7. RIGHTS NOT TRANSFERABLE: The rights of a Participant under the Plan are not transferable by a Participant other that pursuant to the laws of descent and distribution as provided herein.
8. ADMINISTRATION: The Plan shall be administered, and the provisions interpreted, by a committee of at least three persons (all of whom shall be persons not eligible to participate in the Plan and thereby disinterested) having full authority to act (the Committee). The members of the Committee shall be the Chief Executive Officer, the Vice President Finance and the Secretary of the Company. The Committee shall record its proceedings under the Plan.
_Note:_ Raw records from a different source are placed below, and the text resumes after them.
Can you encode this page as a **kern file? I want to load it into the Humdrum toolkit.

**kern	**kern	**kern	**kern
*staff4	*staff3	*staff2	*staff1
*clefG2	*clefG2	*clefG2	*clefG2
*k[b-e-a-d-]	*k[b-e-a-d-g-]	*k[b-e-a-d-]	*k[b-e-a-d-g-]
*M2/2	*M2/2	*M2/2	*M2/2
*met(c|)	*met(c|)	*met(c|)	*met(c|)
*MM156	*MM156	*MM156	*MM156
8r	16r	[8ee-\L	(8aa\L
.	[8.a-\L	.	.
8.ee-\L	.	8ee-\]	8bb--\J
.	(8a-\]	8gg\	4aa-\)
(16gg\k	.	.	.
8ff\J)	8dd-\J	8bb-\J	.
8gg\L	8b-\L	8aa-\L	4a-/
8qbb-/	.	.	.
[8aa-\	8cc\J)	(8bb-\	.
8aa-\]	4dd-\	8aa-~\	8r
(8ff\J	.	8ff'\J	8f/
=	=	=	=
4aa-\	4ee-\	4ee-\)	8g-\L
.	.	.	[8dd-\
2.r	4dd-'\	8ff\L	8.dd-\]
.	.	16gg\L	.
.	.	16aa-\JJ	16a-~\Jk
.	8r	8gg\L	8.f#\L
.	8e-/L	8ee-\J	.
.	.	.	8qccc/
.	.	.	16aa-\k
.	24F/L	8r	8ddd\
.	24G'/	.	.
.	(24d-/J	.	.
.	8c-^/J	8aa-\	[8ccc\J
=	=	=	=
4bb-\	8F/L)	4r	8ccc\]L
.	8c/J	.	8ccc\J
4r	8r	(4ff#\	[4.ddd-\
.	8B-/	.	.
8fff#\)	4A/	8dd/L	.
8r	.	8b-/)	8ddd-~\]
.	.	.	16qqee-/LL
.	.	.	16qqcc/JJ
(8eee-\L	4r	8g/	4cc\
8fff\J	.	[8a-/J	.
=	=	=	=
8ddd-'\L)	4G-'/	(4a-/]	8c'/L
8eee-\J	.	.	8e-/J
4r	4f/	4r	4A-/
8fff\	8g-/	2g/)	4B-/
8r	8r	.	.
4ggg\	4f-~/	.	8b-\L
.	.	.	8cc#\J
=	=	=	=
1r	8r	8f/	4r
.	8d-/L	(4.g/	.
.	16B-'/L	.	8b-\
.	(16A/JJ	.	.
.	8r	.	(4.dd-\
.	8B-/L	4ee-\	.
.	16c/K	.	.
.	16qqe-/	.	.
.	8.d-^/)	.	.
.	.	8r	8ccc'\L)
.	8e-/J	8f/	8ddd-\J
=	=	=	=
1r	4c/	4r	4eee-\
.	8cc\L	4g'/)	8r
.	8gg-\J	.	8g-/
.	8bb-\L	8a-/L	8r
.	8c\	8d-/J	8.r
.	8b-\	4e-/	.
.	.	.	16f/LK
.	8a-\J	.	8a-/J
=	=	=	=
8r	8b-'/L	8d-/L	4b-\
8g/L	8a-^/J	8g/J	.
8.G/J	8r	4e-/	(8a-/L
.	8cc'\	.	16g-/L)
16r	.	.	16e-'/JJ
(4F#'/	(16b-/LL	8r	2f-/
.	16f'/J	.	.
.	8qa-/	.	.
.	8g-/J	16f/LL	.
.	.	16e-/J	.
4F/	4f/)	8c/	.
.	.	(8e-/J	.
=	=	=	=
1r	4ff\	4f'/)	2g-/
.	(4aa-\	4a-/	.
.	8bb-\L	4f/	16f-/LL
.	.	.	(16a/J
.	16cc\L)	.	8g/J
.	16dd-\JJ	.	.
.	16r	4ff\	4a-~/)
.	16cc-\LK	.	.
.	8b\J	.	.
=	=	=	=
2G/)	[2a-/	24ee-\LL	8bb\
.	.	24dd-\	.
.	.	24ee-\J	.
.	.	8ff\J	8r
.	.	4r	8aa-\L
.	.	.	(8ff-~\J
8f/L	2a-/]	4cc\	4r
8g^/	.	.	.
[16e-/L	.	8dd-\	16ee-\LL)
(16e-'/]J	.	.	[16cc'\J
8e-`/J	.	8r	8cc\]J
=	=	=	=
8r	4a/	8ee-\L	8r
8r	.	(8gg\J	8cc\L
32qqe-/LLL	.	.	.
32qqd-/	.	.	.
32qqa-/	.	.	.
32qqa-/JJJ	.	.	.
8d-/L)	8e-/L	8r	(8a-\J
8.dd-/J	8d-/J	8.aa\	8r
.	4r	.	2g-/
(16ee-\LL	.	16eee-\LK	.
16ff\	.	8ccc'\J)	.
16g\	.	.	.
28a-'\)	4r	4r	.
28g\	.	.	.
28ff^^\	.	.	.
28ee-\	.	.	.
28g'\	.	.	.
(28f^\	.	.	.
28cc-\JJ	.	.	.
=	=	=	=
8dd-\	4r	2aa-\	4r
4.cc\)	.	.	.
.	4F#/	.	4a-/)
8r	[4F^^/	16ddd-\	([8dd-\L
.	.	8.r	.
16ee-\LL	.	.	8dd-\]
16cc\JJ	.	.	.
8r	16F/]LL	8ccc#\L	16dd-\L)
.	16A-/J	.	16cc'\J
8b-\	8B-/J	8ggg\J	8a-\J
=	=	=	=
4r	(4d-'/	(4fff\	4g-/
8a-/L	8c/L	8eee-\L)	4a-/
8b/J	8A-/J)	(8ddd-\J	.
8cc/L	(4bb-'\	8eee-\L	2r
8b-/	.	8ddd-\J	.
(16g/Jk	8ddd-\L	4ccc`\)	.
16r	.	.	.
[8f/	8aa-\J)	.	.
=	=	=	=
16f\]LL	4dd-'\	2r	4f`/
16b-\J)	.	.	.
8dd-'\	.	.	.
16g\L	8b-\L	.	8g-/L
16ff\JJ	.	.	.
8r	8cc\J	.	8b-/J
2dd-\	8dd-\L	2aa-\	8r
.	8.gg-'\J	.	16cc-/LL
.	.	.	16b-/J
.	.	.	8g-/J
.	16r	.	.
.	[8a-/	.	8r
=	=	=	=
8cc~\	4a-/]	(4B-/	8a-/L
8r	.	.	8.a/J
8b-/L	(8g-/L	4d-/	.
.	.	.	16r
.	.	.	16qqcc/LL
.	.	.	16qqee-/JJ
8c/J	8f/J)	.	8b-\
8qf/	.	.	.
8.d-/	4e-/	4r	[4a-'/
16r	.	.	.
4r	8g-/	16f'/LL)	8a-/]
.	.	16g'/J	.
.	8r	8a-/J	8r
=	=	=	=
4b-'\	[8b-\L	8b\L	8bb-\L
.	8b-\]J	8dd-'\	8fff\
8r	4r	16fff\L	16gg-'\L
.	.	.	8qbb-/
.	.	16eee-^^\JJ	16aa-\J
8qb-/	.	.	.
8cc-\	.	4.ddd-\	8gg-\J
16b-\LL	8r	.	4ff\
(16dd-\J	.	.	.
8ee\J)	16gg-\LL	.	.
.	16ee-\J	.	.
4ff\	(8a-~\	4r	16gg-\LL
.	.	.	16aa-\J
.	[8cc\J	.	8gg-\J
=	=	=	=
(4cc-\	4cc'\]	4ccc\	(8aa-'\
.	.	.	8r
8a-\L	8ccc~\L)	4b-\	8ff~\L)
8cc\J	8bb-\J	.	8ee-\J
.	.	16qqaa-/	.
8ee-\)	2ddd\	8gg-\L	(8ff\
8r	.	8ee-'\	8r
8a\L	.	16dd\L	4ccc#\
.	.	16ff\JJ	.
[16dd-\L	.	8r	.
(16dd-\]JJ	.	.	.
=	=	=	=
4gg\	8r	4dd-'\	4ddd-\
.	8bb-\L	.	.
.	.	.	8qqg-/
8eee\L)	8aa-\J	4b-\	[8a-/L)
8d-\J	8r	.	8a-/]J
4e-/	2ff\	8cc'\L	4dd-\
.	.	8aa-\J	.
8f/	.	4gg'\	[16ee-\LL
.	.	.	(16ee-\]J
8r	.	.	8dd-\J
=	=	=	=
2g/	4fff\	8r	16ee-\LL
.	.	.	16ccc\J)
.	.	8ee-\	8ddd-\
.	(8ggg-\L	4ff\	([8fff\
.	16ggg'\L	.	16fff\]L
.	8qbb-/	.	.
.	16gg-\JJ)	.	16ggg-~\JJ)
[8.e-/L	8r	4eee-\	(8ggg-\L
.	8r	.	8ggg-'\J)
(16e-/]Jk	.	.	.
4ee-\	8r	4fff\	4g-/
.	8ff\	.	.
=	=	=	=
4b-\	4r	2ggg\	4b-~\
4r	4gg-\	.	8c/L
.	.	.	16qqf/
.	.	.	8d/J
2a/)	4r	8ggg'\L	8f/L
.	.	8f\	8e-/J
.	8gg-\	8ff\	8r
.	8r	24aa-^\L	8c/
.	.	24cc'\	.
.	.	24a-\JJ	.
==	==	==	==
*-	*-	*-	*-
9. AMENDMENT OF THE PLAN: The Board may, at any time, or from time to time, change or amend this Plan, as is deems advisable; provided, however, no amendment to the Plan shall be made without approval of the Companys stockholders if the effect of such amendment would be to (a) increase the number of shares reserved for issuance hereunder; (b) change the requirements for eligibility hereunder or (c) materially modify the method for determining the number of shares to be granted hereunder.
10. TERMINATION OF THE PLAN: This Plan may be terminated at any time, at the discretion of the Board.
11. GOVERNING LAW: This Plan and all determinations made and actions taken pursuant thereto shall be governed by the laws of Delaware.